Catherine George August 31, 2012 at 07:06 PM
Thank you Mama San - Great comments. FYI Napa Local won't necessarily cringe. I'd really like to dispel the misconception that Napa Local is completely against chains or wants to ban chains. Not true. Napa Local wants what it seems like many of us are saying - let's try to keep and encourage local businesses in our downtown. An anchor store makes sense. We just don't want the entire downtown to become generic, full of chain stores, or only have expensive stores for tourists. We want our downtown to serve the locals too. Also, we don't have all the answers. We don't have it all figured out. Nor have we claimed that we do. We invite your ideas. Let's figure this out together.
Catherine George September 01, 2012 at 01:22 AM
Lorie - I can't speak for Alex, so I would suggest that you address him for clarification on what he meant re: anchor stores. I will say that I'm perfectly fine with the fact that there are individuals within the Napa Local group who have different opinions about things. As we all do.
Alex Shantz September 01, 2012 at 05:00 AM
You can check the public record. There were up to 30 Downtown Merchants who signed a statement of opposition to Starbucks. Several of them spoke that night. It is completely incorrect to claim there was consensus within the Downtown merchant community in support of Starbucks. The main opposition came from property owners and developers. You are blinded by what you want to see. The public record isn't.
Alex Shantz September 01, 2012 at 05:11 AM
I do not buy this idea of anchor stores. First off, anchor stores don't have to be corporate chains. There could be ways of using local businesses as anchor stores.

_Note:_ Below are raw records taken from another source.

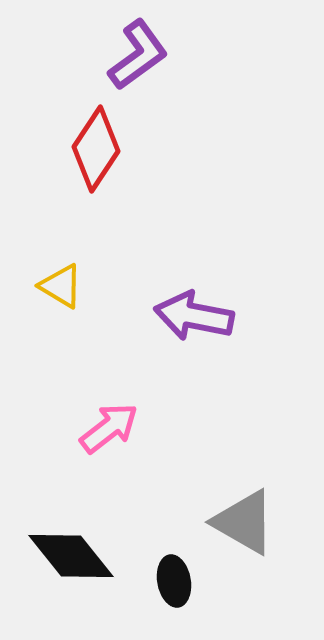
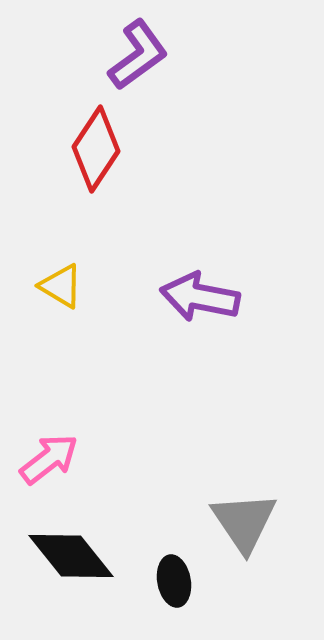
purple arrow: moved 6 px right, 19 px up
pink arrow: moved 60 px left, 31 px down
gray triangle: rotated 26 degrees clockwise
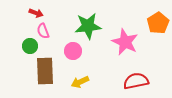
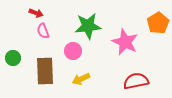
green circle: moved 17 px left, 12 px down
yellow arrow: moved 1 px right, 3 px up
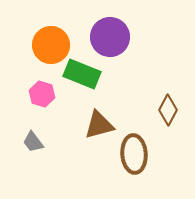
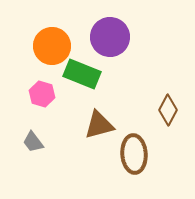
orange circle: moved 1 px right, 1 px down
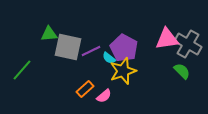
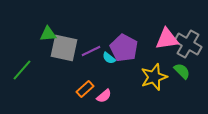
green triangle: moved 1 px left
gray square: moved 4 px left, 1 px down
yellow star: moved 31 px right, 6 px down
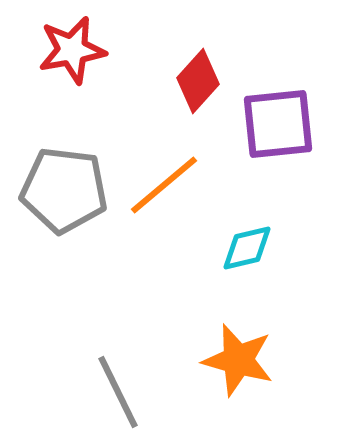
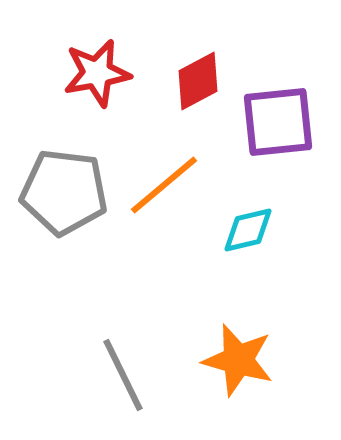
red star: moved 25 px right, 23 px down
red diamond: rotated 20 degrees clockwise
purple square: moved 2 px up
gray pentagon: moved 2 px down
cyan diamond: moved 1 px right, 18 px up
gray line: moved 5 px right, 17 px up
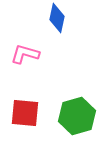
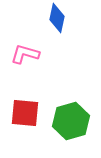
green hexagon: moved 6 px left, 5 px down
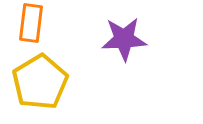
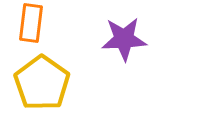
yellow pentagon: moved 2 px right, 1 px down; rotated 6 degrees counterclockwise
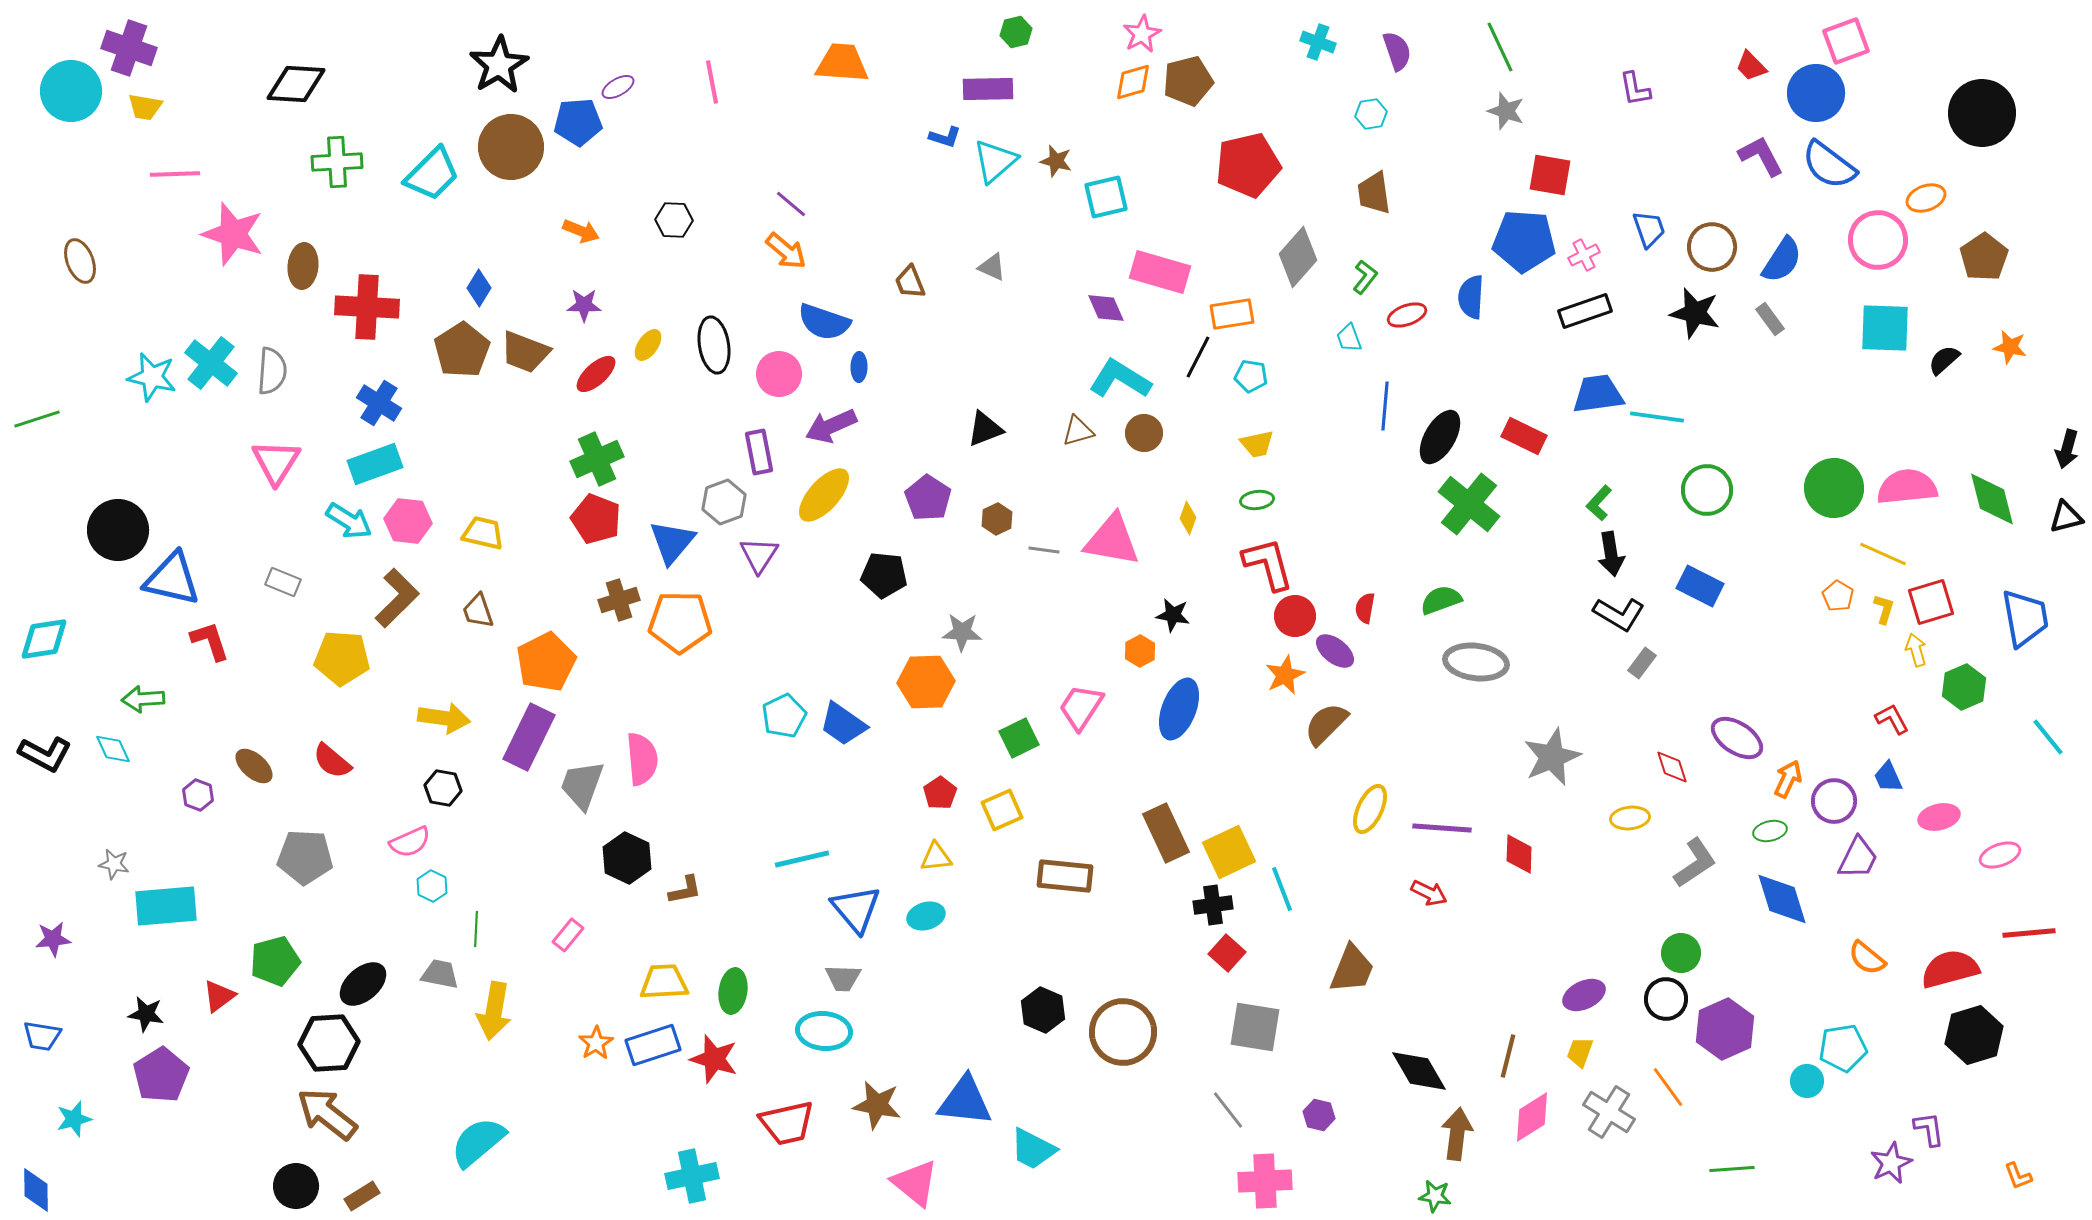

Secondly, anchor stores might be ONE way of increasing foot traffic into Downtown Napa but it isn't the only way. And, if by anchor stores we mean corporate chains then it isn't best we can do since corporate chains remove money from the local economy. Why not find a way that increases foot traffic into Downtown without depending on corporate chains that remove profit from the community? That is the question we should be asking ourselves and our elected officials.